■ Text provided ■
Content starts

The Second Contribution shall be paid by the Investor to the Sponsor in cash, on or prior to December 5, 2024, or on such date as the
Parties may agree in writing (such date, the “Closing). An amount equal to the Initial Contribution was paid by the Investor to
the Sponsor prior to the date hereof.
2.2 Subscription.
In consideration of the Initial Contribution funded by the Investor and received by SPAC, Sponsor will transfer and/or SPAC will issue
on Sponsor’s behalf 300,000 shares of Class A Common Stock (the “Initial Shares”) owned by the Sponsor to the
Investor immediately prior to the De-SPAC Closing. In consideration of the Second Contribution funded by the Investor and received by
SPAC, Sponsor will transfer and/or SPAC will issue on Sponsor’s behalf 200,000 shares of Class A Common Stock (the “Second
Shares”) to the Investor immediately prior to the De-SPAC Closing. The Initial Shares and the Second Shares are hereinafter
referred to as the “Subscription Shares” and together with the Default Shares as defined below, the “Investor
Shares”). Within five business days of SPAC publicly disclosing an agreement for a De-SPAC where the surviving entity is not
the SPAC, the SPAC and Sponsor will cause the surviving entity to enter into a joinder to this Agreement that is reasonably agreeable
to the Investor acknowledging the terms and conditions hereof and agreeing to honor the obligations of the SPAC and Sponsor herein.

Content ends

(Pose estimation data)
Content starts

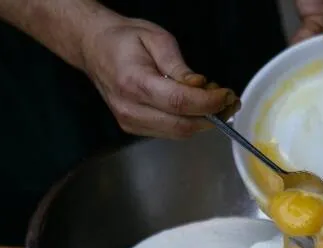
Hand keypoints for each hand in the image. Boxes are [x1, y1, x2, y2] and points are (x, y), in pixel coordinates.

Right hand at [81, 16, 238, 138]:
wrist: (93, 48)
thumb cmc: (124, 39)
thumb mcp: (156, 38)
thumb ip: (179, 65)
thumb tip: (200, 86)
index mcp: (134, 82)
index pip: (179, 103)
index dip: (208, 103)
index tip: (227, 95)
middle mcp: (130, 109)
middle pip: (181, 126)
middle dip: (212, 116)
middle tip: (228, 101)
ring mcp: (130, 122)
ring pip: (178, 133)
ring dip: (202, 121)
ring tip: (212, 101)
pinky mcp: (133, 128)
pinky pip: (169, 132)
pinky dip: (187, 122)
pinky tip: (193, 107)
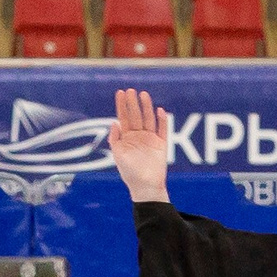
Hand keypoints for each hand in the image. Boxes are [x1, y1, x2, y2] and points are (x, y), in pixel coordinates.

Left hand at [109, 87, 171, 202]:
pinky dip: (162, 120)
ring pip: (148, 119)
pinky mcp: (161, 145)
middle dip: (133, 103)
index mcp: (127, 137)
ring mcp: (150, 139)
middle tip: (131, 90)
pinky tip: (159, 110)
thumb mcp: (117, 155)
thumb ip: (115, 139)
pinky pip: (163, 130)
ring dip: (146, 107)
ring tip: (143, 95)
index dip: (121, 105)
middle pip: (136, 115)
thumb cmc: (129, 173)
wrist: (145, 186)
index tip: (120, 93)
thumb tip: (114, 123)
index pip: (123, 117)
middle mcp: (139, 136)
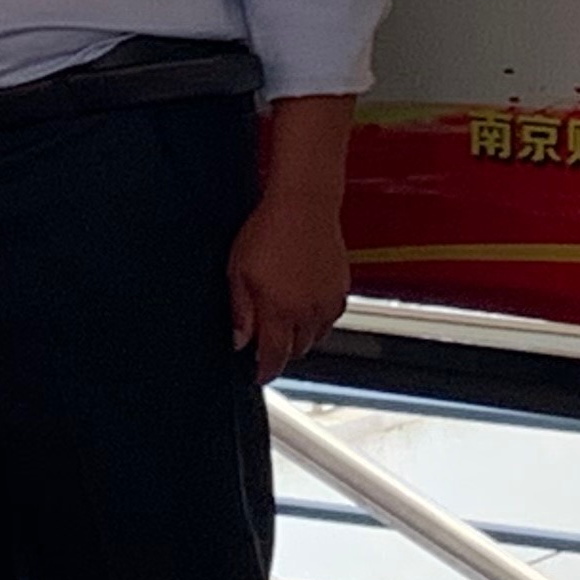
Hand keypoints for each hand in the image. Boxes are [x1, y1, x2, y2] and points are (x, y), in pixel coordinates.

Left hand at [228, 190, 352, 385]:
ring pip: (317, 335)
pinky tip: (306, 305)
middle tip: (266, 341)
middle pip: (297, 350)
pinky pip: (332, 316)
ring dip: (301, 336)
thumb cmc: (268, 230)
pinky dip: (319, 319)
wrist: (303, 204)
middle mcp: (308, 312)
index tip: (258, 375)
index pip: (274, 358)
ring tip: (285, 321)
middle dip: (281, 351)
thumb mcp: (238, 272)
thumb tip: (239, 339)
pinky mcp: (341, 286)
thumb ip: (240, 311)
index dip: (265, 371)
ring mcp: (327, 300)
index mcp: (281, 312)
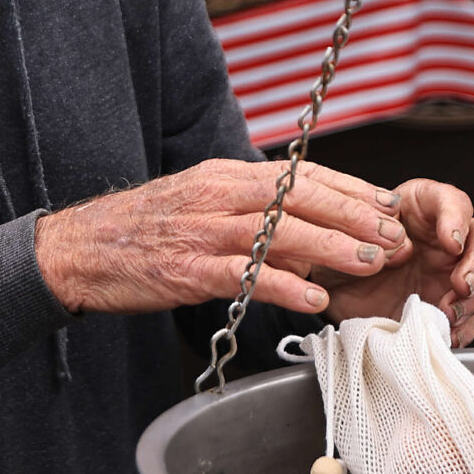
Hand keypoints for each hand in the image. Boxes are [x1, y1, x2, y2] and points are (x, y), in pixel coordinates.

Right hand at [34, 160, 413, 316]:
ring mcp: (204, 231)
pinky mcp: (187, 268)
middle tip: (395, 235)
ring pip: (281, 231)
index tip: (388, 204)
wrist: (79, 249)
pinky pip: (245, 275)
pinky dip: (284, 284)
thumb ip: (254, 216)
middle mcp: (220, 195)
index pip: (301, 174)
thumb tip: (310, 234)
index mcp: (226, 176)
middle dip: (355, 216)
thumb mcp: (202, 207)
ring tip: (372, 263)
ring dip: (333, 247)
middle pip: (301, 197)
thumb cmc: (143, 231)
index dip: (350, 189)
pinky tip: (314, 298)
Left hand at [306, 179, 473, 345]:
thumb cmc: (336, 254)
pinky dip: (465, 327)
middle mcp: (442, 237)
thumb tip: (399, 246)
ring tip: (447, 313)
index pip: (452, 200)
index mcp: (418, 208)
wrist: (327, 294)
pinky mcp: (448, 306)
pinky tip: (446, 333)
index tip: (450, 241)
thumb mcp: (339, 238)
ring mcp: (449, 273)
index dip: (457, 218)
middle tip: (462, 284)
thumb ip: (368, 235)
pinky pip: (472, 318)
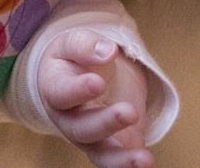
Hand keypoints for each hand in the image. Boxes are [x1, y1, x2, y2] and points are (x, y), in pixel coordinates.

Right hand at [38, 28, 153, 167]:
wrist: (79, 76)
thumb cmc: (72, 60)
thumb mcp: (71, 43)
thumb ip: (85, 45)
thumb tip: (107, 50)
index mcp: (54, 89)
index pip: (61, 93)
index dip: (78, 90)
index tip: (98, 83)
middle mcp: (68, 118)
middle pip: (80, 128)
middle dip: (104, 123)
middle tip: (128, 112)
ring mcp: (89, 136)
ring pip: (98, 152)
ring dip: (119, 159)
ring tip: (143, 158)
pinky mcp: (111, 147)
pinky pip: (115, 162)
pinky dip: (128, 166)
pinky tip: (145, 163)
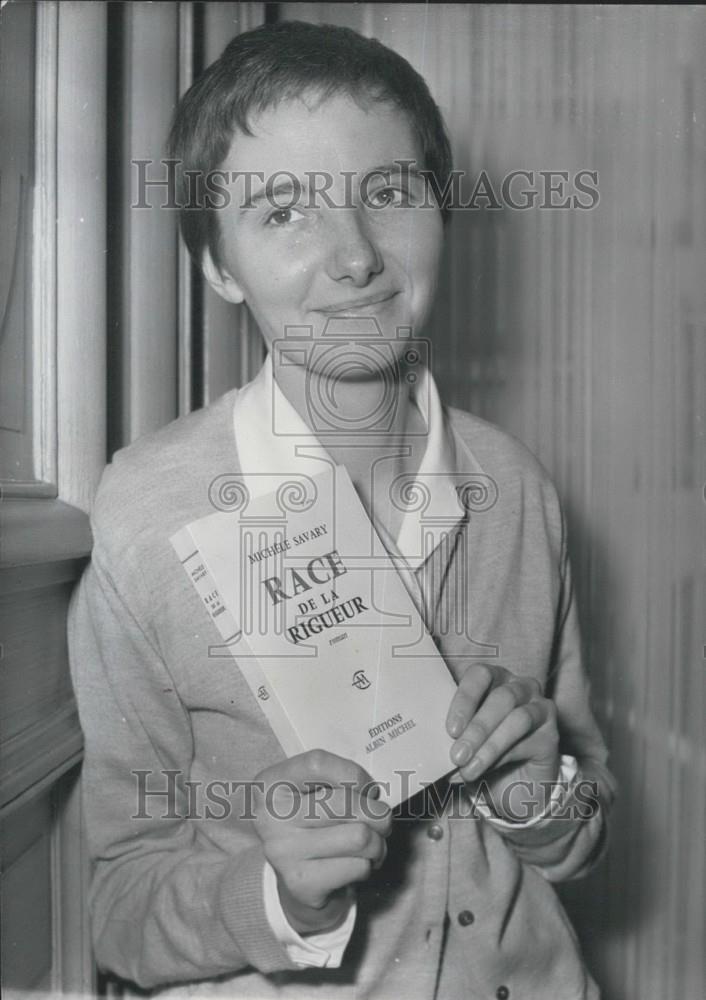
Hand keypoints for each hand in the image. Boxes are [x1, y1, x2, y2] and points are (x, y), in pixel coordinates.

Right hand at [253, 750, 391, 934]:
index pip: (317, 763)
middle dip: (377, 813)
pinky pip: (358, 866)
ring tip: (372, 844)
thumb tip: (374, 793)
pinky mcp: (302, 883)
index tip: (366, 788)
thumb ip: (337, 781)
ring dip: (377, 842)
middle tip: (381, 820)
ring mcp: (284, 852)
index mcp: (271, 784)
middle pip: (346, 802)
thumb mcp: (313, 792)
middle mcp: (271, 817)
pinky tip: (357, 865)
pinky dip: (368, 865)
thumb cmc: (314, 825)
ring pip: (359, 836)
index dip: (355, 774)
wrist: (299, 881)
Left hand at [446, 663, 559, 821]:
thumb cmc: (483, 751)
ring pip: (517, 719)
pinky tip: (487, 771)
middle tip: (457, 755)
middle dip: (477, 728)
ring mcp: (540, 708)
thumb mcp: (464, 739)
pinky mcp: (551, 735)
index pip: (480, 675)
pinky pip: (528, 741)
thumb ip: (454, 736)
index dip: (465, 698)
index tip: (451, 729)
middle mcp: (520, 687)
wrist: (514, 784)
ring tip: (468, 768)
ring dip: (489, 745)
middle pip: (501, 697)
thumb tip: (434, 747)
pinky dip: (503, 758)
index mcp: (494, 679)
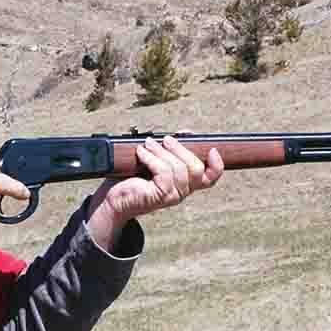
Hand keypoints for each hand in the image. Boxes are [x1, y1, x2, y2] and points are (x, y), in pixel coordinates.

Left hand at [86, 135, 223, 248]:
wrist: (113, 197)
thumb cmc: (134, 176)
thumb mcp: (155, 159)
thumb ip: (170, 149)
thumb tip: (186, 133)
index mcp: (185, 183)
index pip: (210, 179)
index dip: (217, 165)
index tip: (213, 150)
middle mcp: (182, 192)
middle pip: (197, 169)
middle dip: (182, 149)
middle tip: (166, 139)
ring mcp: (172, 196)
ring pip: (179, 168)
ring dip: (163, 151)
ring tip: (148, 143)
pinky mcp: (160, 196)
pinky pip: (163, 172)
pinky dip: (152, 158)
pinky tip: (141, 153)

Content ends

■ Tasks and exercises ■
(1) Answer these questions using the SPAC agreement excerpt:
(a) On or before what date is the Investor to pay the Second Contribution in cash?
(b) How many shares of Class A Common Stock are to go to the Investor in consideration of the Initial Contribution?
(c) Within how many business days of the SPAC publicly disclosing a De-SPAC agreement must the joinder be entered into?
(2) Pick up the SPAC agreement excerpt where it stops and write its next few sentences, keeping the same contractual style.

■ Answers ■
(1)
(a) December 5, 2024, or another date the Parties agree in writing.
(b) 300,000 shares.
(c) Five business days.

(2)
2.3 Restrictions.
The Investor Shares shall not be subject to any transfer restrictions or any other lock-up provisions, earn outs, or other contingencies
(other than restrictions on transfer arising under applicable securities laws). For greater certainty, the Investor Shares shall be issued
or transferred (as applicable) free and clear of any liens, encumbrances or any interests of any third party and no Sponsor Default Shares,
if any become payable, shall be subject to the transfer or lock-up provision as set forth in Section 7 of that certain Letter Agreement
dated as of December 9, 2021, between SPAC and Sponsor. Notwithstanding anything contained in (i) the Letter Agreement; or (ii) any agreement
to which either Sponsor, SPAC (or the surviving entity following the De-SPAC Closing) or the Investor Shares is or are subject, the Investor
shall not be required to forfeit or transfer the Investor Shares. Each of the SPAC and Sponsor acknowledges and agrees that no earn-outs,
forfeitures, transfers, restrictions, amendments or arrangements shall apply to the Investor Shares being transferred or issued to the
Investor hereunder, except for restrictions imposed by federal and state securities laws or otherwise consented to by the Investor.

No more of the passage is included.